Writing software is hard. I’m reminded of that every time someone asks me to teach them. The basics are convoluted, the syntax is unique; It’s 100% logic that you have to hold in your head while you craft words that semantically make little sense, unless you’re a compiler or interpreter.

Eventually, the programmer gets the basics down; they start to make something, like the oh-so-trivial todo application, for example. At a first attempt, it’s almost 100% guaranteed to be in one giant file. Because that’s what the programmer had done up until then. They’ll carry that habit on forever and spend 4-5 years trying to break the habit.

The programmer may go on to build more complex things, learning about patterns and algorithms. They may pick up some discrete mathematics and some physics equations if they go down the gaming route. They’ll learn to build things in discrete units and test them.

The programmer takes these lessons and builds excessively complex software. They learn to engineer. There are facades, flyweights, factories, decorators, builders, inversion containers, and so much more. They engineer themselves into tightly coupled systems.

The programmer learns from the mess they build, and they learn to decouple. They learn systems engineering. They learn message passing, command/query separation, eventual consistency, brokers, circuit breakers, n-tier.
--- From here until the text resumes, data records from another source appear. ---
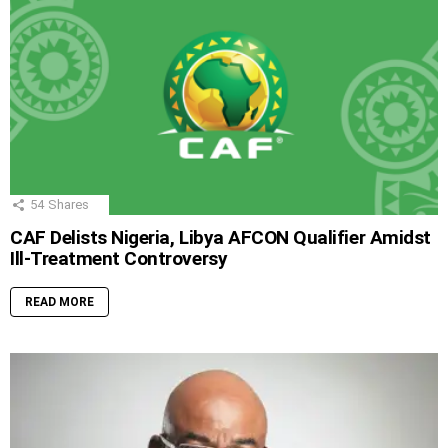
54
Shares
CAF Delists Nigeria, Libya AFCON Qualifier Amidst
Ill-Treatment Controversy
READ MORE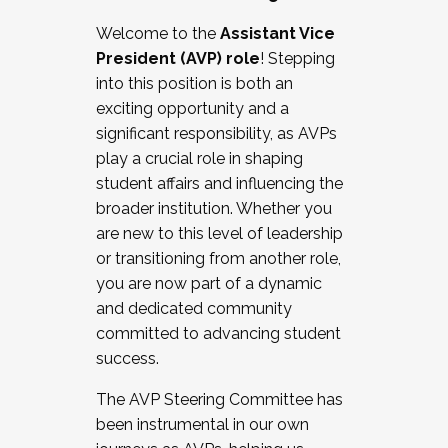
Working with HR
Welcome to the
Assistant Vice
Working and operating with labor
President (AVP) role
! Stepping
relations/collective bargaining
into this position is both an
Collaborating with academic affairs
exciting opportunity and a
Navigating politics
significant responsibility, as AVPs
New laws and policies
play a crucial role in shaping
Mental health of students/staff
student affairs and influencing the
...And much more.
broader institution. Whether you
are new to this level of leadership
JOIN A COHORT: We are now recruiting for
or transitioning from another role,
the Fall 2025 Cohort . Interested in joining a
you are now part of a dynamic
cohort and/or becoming a Cohort
and dedicated community
Facilitator complete the application by
committed to advancing student
December 5, 2025.
success.
Apply Today
The AVP Steering Committee has
been instrumental in our own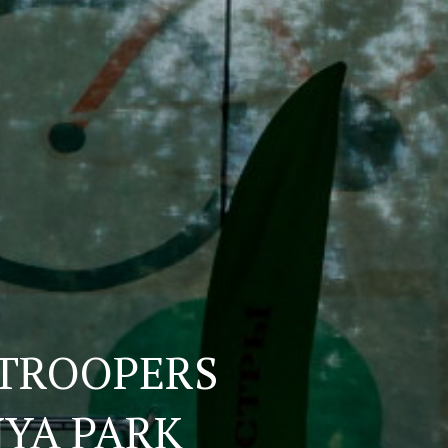
ATROOPERS
NYA PARK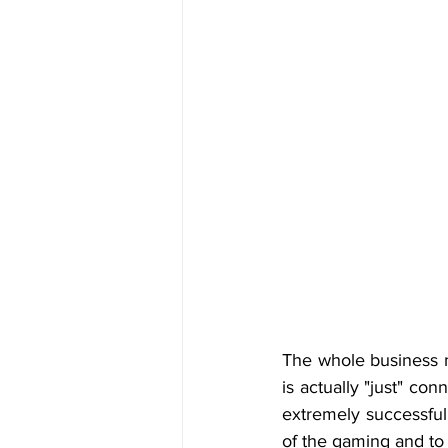
The whole business m
is actually "just" c
extremely successful
of the gaming and to 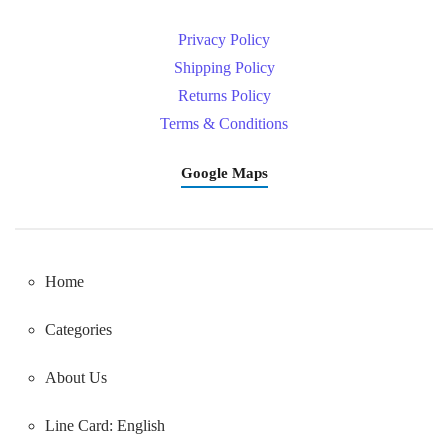
Privacy Policy
Shipping Policy
Returns Policy
Terms & Conditions
Google Maps
Home
Categories
About Us
Line Card: English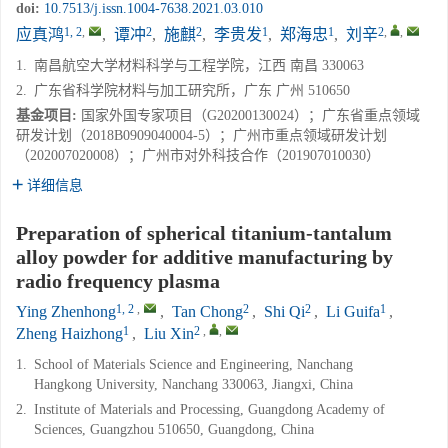
doi:
10.7513/j.issn.1004-7638.2021.03.010
1, 2
,
2
2
1
1
2
,
,
应真鸿
,
谭冲
,
施麒
,
李贵发
,
郑海忠
,
刘辛
1.
南昌航空大学材料科学与工程学院，江西 南昌 330063
2.
广东省科学院材料与加工研究所，广东 广州 510650
基金项目:
国家外国专家项目（G20200130024）；广东省重点领域
研发计划（2018B0909040004-5）；广州市重点领域研发计划
（202007020008）；广州市对外科技合作（201907010030）
详细信息
Preparation of spherical titanium-tantalum
alloy powder for additive manufacturing by
radio frequency plasma
1, 2
,
2
2
1
Ying Zhenhong
,
Tan Chong
,
Shi Qi
,
Li Guifa
,
1
2
,
,
Zheng Haizhong
,
Liu Xin
1.
School of Materials Science and Engineering, Nanchang
Hangkong University, Nanchang 330063, Jiangxi, China
2.
Institute of Materials and Processing, Guangdong Academy of
Sciences, Guangzhou 510650, Guangdong, China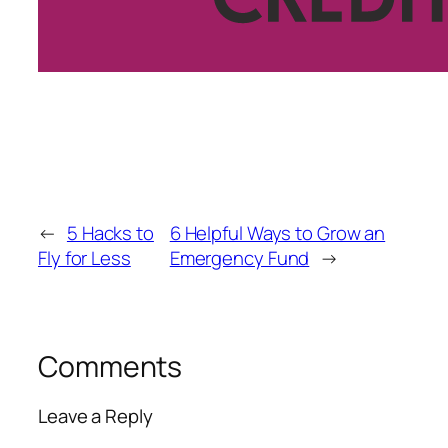
←
5 Hacks to
6 Helpful Ways to Grow an
Fly for Less
Emergency Fund
→
Comments
Leave a Reply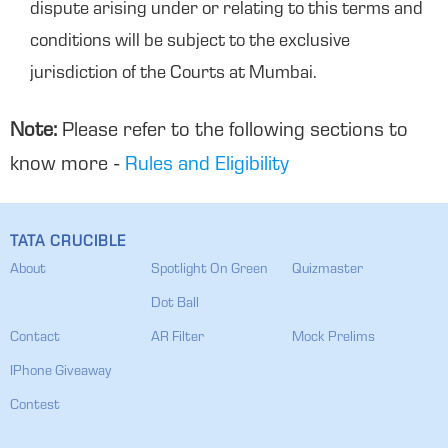
dispute arising under or relating to this terms and
conditions will be subject to the exclusive
jurisdiction of the Courts at Mumbai.
Note:
Please refer to the following sections to
know more -
Rules and Eligibility
TATA CRUCIBLE
About
Spotlight On Green
Quizmaster
Dot Ball
Contact
AR Filter
Mock Prelims
IPhone Giveaway
Contest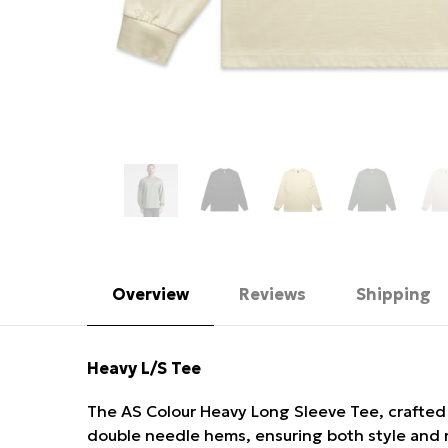
Overview
Reviews
Shipping
Heavy L/S Tee
The AS Colour Heavy Long Sleeve Tee, crafted fo
double needle hems, ensuring both style and r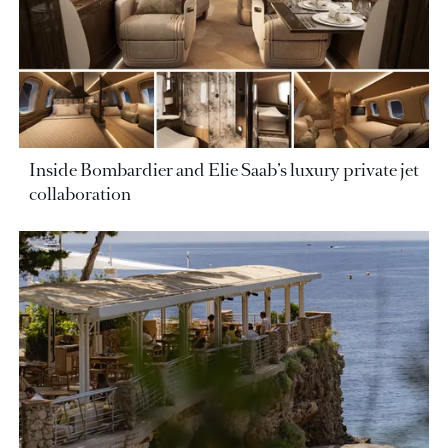
Inside Bombardier and Elie Saab’s luxury private jet
collaboration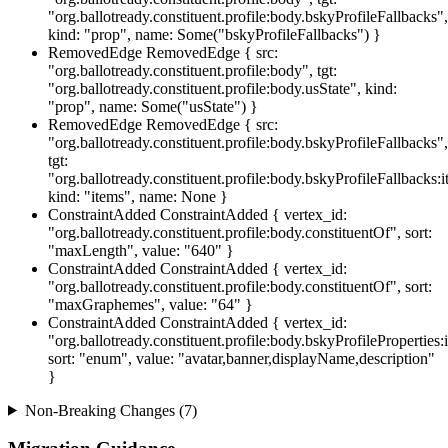
"org.ballotready.constituent.profile:body.bskyProfileFallbacks",
kind: "prop", name: Some("bskyProfileFallbacks") }
RemovedEdge
RemovedEdge { src:
"org.ballotready.constituent.profile:body", tgt:
"org.ballotready.constituent.profile:body.usState", kind:
"prop", name: Some("usState") }
RemovedEdge
RemovedEdge { src:
"org.ballotready.constituent.profile:body.bskyProfileFallbacks",
tgt:
"org.ballotready.constituent.profile:body.bskyProfileFallbacks:i
kind: "items", name: None }
ConstraintAdded
ConstraintAdded { vertex_id:
"org.ballotready.constituent.profile:body.constituentOf", sort:
"maxLength", value: "640" }
ConstraintAdded
ConstraintAdded { vertex_id:
"org.ballotready.constituent.profile:body.constituentOf", sort:
"maxGraphemes", value: "64" }
ConstraintAdded
ConstraintAdded { vertex_id:
"org.ballotready.constituent.profile:body.bskyProfileProperties:
sort: "enum", value: "avatar,banner,displayName,description"
}
Non-Breaking Changes (7)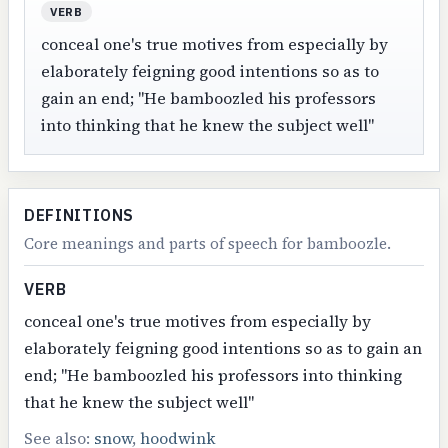
VERB
conceal one's true motives from especially by
elaborately feigning good intentions so as to
gain an end; "He bamboozled his professors
into thinking that he knew the subject well"
DEFINITIONS
Core meanings and parts of speech for bamboozle.
VERB
conceal one's true motives from especially by
elaborately feigning good intentions so as to gain an
end; "He bamboozled his professors into thinking
that he knew the subject well"
See also:
snow
,
hoodwink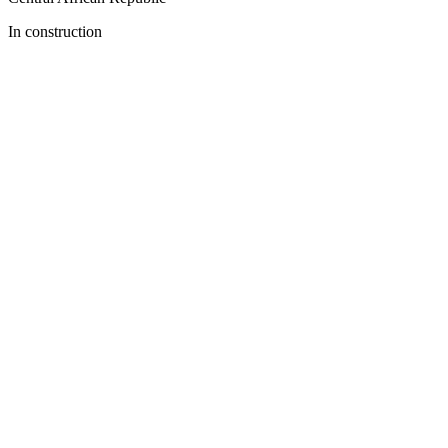
In construction
Previous slide
Next slide
Download the App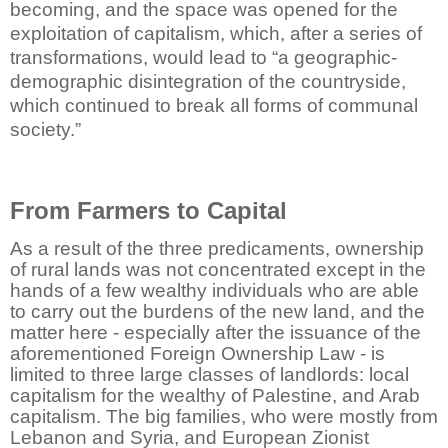
becoming, and the space was opened for the
exploitation of capitalism, which, after a series of
transformations, would lead to “a geographic-
demographic disintegration of the countryside,
which continued to break all forms of communal
society.”
From Farmers to Capital
As a result of the three predicaments, ownership
of rural lands was not concentrated except in the
hands of a few wealthy individuals who are able
to carry out the burdens of the new land, and the
matter here - especially after the issuance of the
aforementioned Foreign Ownership Law - is
limited to three large classes of landlords: local
capitalism for the wealthy of Palestine, and Arab
capitalism. The big families, who were mostly from
Lebanon and Syria, and European Zionist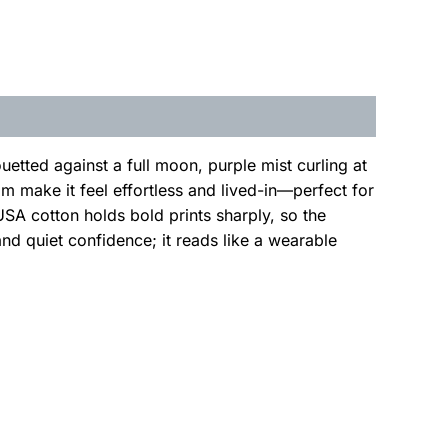
etted against a full moon, purple mist curling at
m make it feel effortless and lived-in—perfect for
USA cotton holds bold prints sharply, so the
nd quiet confidence; it reads like a wearable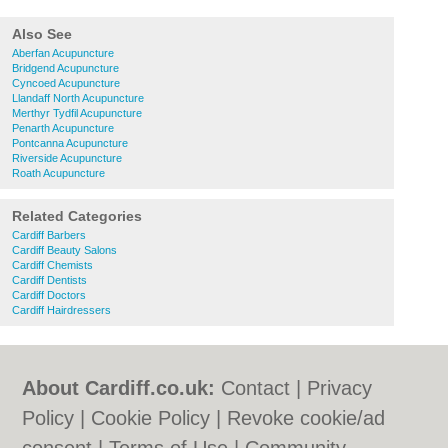
Also See
Aberfan Acupuncture
Bridgend Acupuncture
Cyncoed Acupuncture
Llandaff North Acupuncture
Merthyr Tydfil Acupuncture
Penarth Acupuncture
Pontcanna Acupuncture
Riverside Acupuncture
Roath Acupuncture
Related Categories
Cardiff Barbers
Cardiff Beauty Salons
Cardiff Chemists
Cardiff Dentists
Cardiff Doctors
Cardiff Hairdressers
About Cardiff.co.uk:
Contact
|
Privacy
Policy
|
Cookie Policy
|
Revoke cookie/ad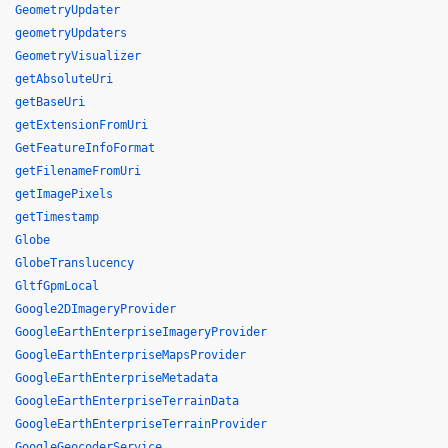
GeometryUpdater
geometryUpdaters
GeometryVisualizer
getAbsoluteUri
getBaseUri
getExtensionFromUri
GetFeatureInfoFormat
getFilenameFromUri
getImagePixels
getTimestamp
Globe
GlobeTranslucency
GltfGpmLocal
Google2DImageryProvider
GoogleEarthEnterpriseImageryProvider
GoogleEarthEnterpriseMapsProvider
GoogleEarthEnterpriseMetadata
GoogleEarthEnterpriseTerrainData
GoogleEarthEnterpriseTerrainProvider
GoogleGeocoderService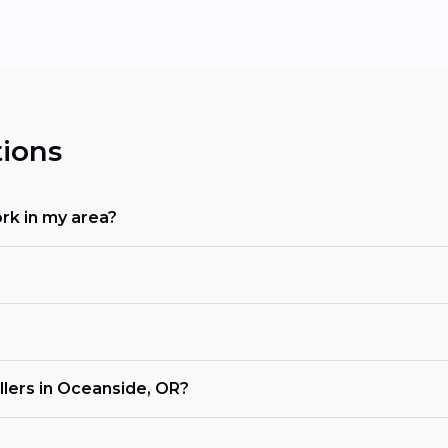
ions
rk in my area?
llers in Oceanside, OR?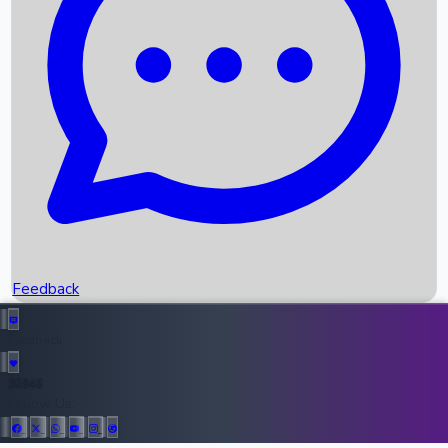
Upcoming Movies
Recent OTT Movies
Feedback
Recent News
Top Instagram Handler India
Feedback
36946
All Records
Follow Us: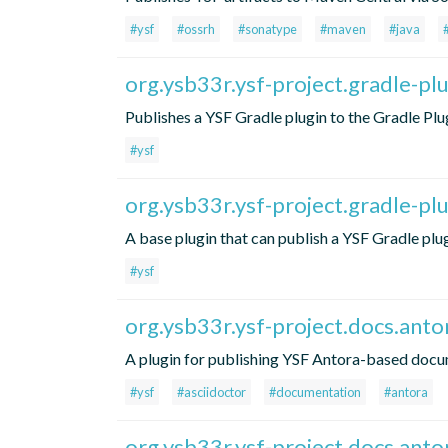
#ysf
#ossrh
#sonatype
#maven
#java
org.ysb33r.ysf-project.gradle-pl
Publishes a YSF Gradle plugin to the Gradle Plug
#ysf
org.ysb33r.ysf-project.gradle-pl
A base plugin that can publish a YSF Gradle plug
#ysf
org.ysb33r.ysf-project.docs.anto
A plugin for publishing YSF Antora-based docu
#ysf
#asciidoctor
#documentation
#antora
org.ysb33r.ysf-project.docs.anto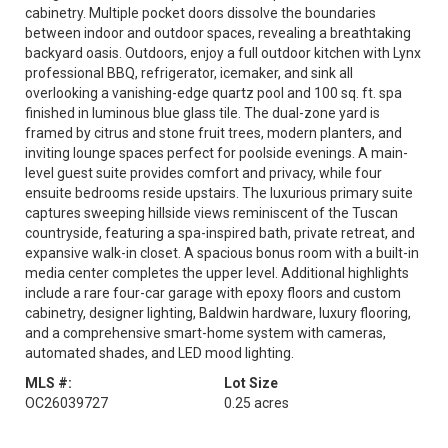
cabinetry. Multiple pocket doors dissolve the boundaries
between indoor and outdoor spaces, revealing a breathtaking
backyard oasis. Outdoors, enjoy a full outdoor kitchen with Lynx
professional BBQ, refrigerator, icemaker, and sink all
overlooking a vanishing-edge quartz pool and 100 sq. ft. spa
finished in luminous blue glass tile. The dual-zone yard is
framed by citrus and stone fruit trees, modern planters, and
inviting lounge spaces perfect for poolside evenings. A main-
level guest suite provides comfort and privacy, while four
ensuite bedrooms reside upstairs. The luxurious primary suite
captures sweeping hillside views reminiscent of the Tuscan
countryside, featuring a spa-inspired bath, private retreat, and
expansive walk-in closet. A spacious bonus room with a built-in
media center completes the upper level. Additional highlights
include a rare four-car garage with epoxy floors and custom
cabinetry, designer lighting, Baldwin hardware, luxury flooring,
and a comprehensive smart-home system with cameras,
automated shades, and LED mood lighting.
MLS #:
Lot Size
OC26039727
0.25 acres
They learn to architect.

The programmer thinks they’ve mastered the craft. They write everything in one file and don’t give a damn. The code is concise and makes no sense until it’s been read five times over. Whatever they write, it generally works the first time. They love deleting code and fight against scope creep. There will be a typo on line 288 … but there’s nothing wrong with line 288, and they’ll flip the fucking table.